A library you include in the compile process is an implementation of an API.
APIs reduce code bulk at the cost of reduced code speed, don't they?
No.
gpu's aren't really parallel in that [traditional multithreaded] sense, they are parallel in the SIMD sense.
Actually, they're somewhere in between. Some current hardware can reallocate individual processors between fragment and vertex processing depending on the current workload profile. Even at the level of an individual processor lots of "threads" may be running simultaneously; this is to hide latency when a shader program blocks on memory (texture or framebuffer) access.
If you look at NV's descriptions of their 8xx-series drivers, they talk about *hundreds* of threads in flight at any given time. These aren't threads in the classical sense - there's no preemption, for a start - but they're much, much more advanced than SIMD-style "apply this instruction to all these values" parallelism.
You are very, very wrong. The history of computer hardware has been one where extra functionality is moved from the cpu for speed, folded back in a few years later for efficiency, and farmed out to an add-on card for speed some time later...
See http://catb.org/jargon/html/W/wheel-of-reincarnation.html for details.
At the deep RISC level, they probably wouldn't be. In fact, they'd certainly not be, or you'd simply have an SMP cluster with some emulation on top. If you're going for the migrating code, you'd need binary compatibility at the emulated mode (think Transmeta or IBM's DAISY project) but the underlying specialization would give you the improvement over a homogeneous cluster. If you're going for the totally heterogeneous design - basically the Cell approach but on a far, far larger scale - you need endian compatibility and bus protocol compatibility but nothing more.
This Cell-like approach gives the greatest room for innovation but also imposes the greatest development costs and greatest purchase costs. It also makes ABI backwards compatibility extremely hard or impossible, so you'd end up with a proliferation of builds of the same code for any binary packages (including all closed-source) and a far more complex build and optimization process for all source packages (gentoo users beware). It also makes bus design far more complex, as the more specialized the decentralized processor units (DPUs) get, the more synchronization headaches you will get.

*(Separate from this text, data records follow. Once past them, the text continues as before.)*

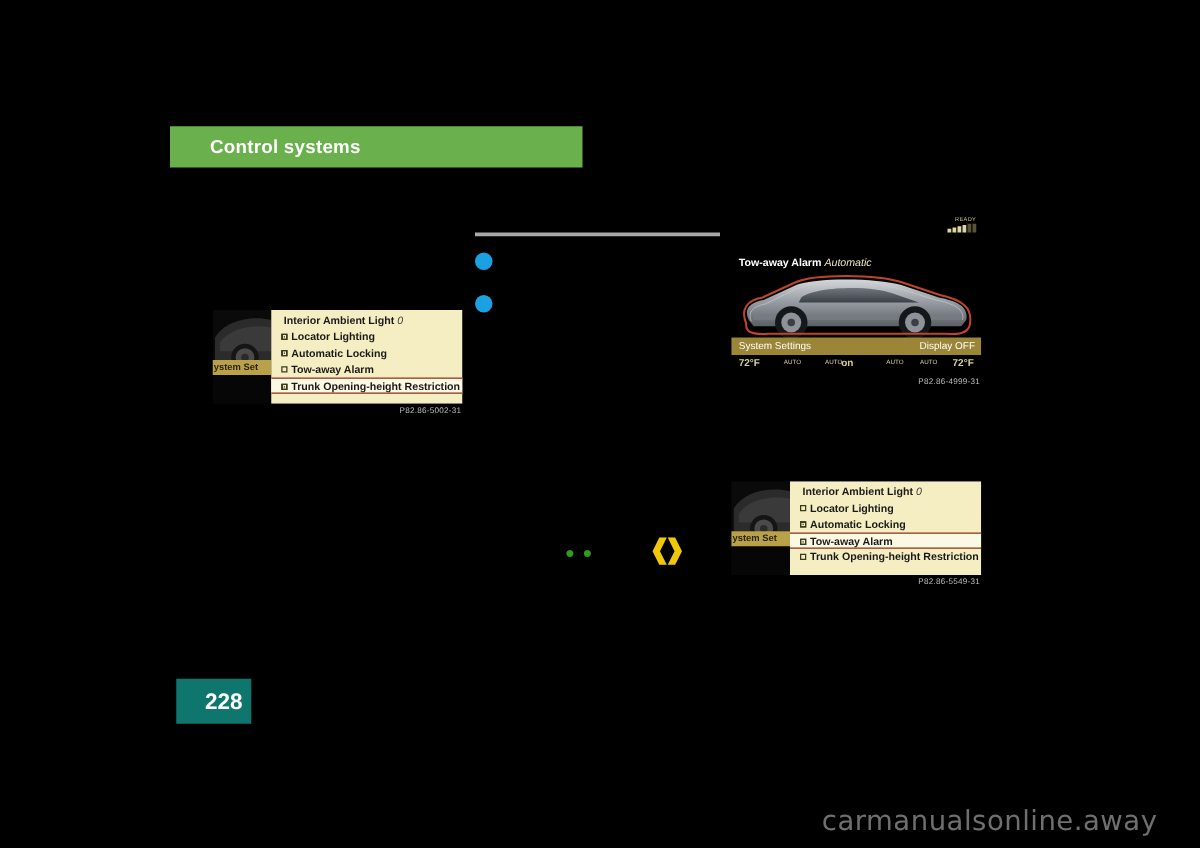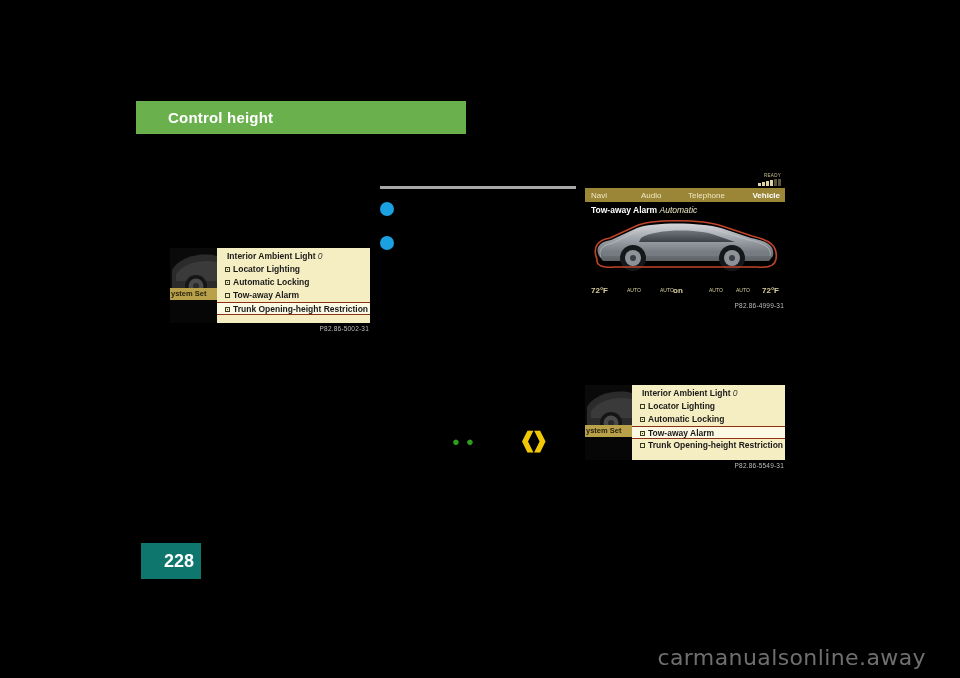--- a/index.html
+++ b/index.html
@@ -317,7 +317,7 @@
 <body>
 
 <div id="chapter-header">
-  <div class="title">Control height</div>
+  <div class="title">Control systems</div>
 </div>
 
 <div id="column-rule"></div>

A DPU cluster should logically give the best performance, for the same reason pure RISC outperforms pure CISC - fewer overheads, tighter logic and also (in consequence) more real-estate for optimizations, parallelizations, cache and other goodies. Distances would be greater between processing units, which will have an impact, but so long as the mean gain across the DPUs exceeded the mean loss due to extra distance and extra communication layers, you'd gain overall. This means a DPU computer cannot be flat beyond a certain scale. As SMP clusters cannot exceed 16 processors due to locking issues with shared resources, DPU computers cannot exceed 16 DPUs for a single resource and would probably avoid sharing resources if at all physically possible. This means a DPU computer must be heavy on duplicate resources. But for duplication to beat the deadlocking issue, bus bandwidth needs to be extremely high and bus latency needs to be almost non-existent.
Cell processors are much too basic to run into these sorts of problems, but if you wanted to scale the concept up by, oh, an order of magnitude and beat the design limitations in the Cell processor, you'd need to be spending serious time and money. I expect further "specialist" *PUs to be developed for some time, but the truly RISC, truly distributed DPU is unlikely to exist outside of theory or maybe a research lab or two for at least a decade and I don't expect DPU home machines for at least 30+ years.

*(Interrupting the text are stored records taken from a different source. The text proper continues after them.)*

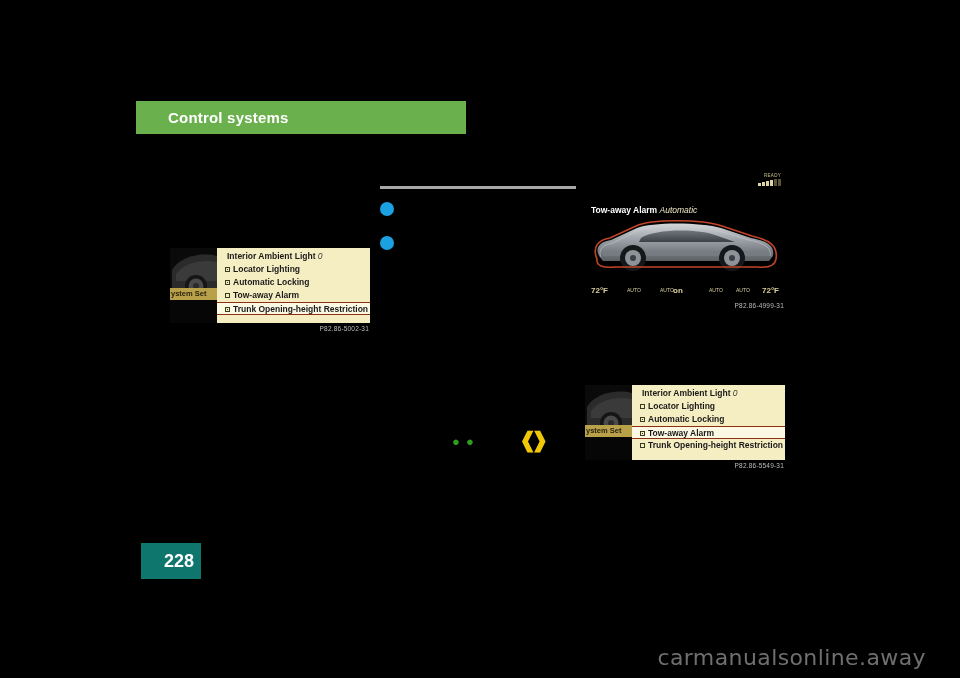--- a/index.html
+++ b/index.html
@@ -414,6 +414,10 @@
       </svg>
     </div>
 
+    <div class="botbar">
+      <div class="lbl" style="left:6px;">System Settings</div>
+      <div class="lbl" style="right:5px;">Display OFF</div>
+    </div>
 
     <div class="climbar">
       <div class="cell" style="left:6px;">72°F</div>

It's a small world and it smells funny; I'd buy another if it wasn't for the money; Take back what I paid (SoM)
How long has audio been around? Have you ever seen an audio chip integrated into the CPU? Most of them are done by onboard chips, not on the CPU.
They've moved from being standalone cards to being predominantly integrated into the mainboard and using the cpu for processing... rather like HSP modems, really.